Mundo gastronómico

Matías Arteaga: madurez creativa

CHEF DE TONI LAUTARO

Entre fuego, territorio y trabajo en equipo, el chef consolida una cocina que trasciende el plato: un sistema de ideas, experiencias y relaciones que, con la familia Lautaro como caso de éxito, se expande con nuevos proyectos y su primer libro.

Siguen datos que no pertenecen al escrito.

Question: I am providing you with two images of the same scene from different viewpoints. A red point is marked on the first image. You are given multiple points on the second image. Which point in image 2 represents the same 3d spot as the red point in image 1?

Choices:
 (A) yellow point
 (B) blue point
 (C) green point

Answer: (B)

La agenda de Matías Arteaga no da tregua. Entre su vida personal, el trabajo y los mil y un proyectos que crea junto a su equipo, el cocinero reconoce no parar. ¡Y cómo no! Si ya desde comienzos de año proyecta el lanzamiento de su primer libro después de meses de trabajo; celebra el éxito de Gino; y maniobra el funcionamiento de Toni, un favorito de muchos que, a cualquier hora, reúne a quienes valoran una carta estacional variada, un ambiente distendido y, por supuesto, la buena 'picza' y 'antonipasti', como ellos los llaman.

Es precisamente en este último donde nos recibió para conversar sobre sus procesos creativos, su madurez en la cocina y la evolución de su oficio, hoy marcada por un restaurante ya consolidado y una nueva apertura.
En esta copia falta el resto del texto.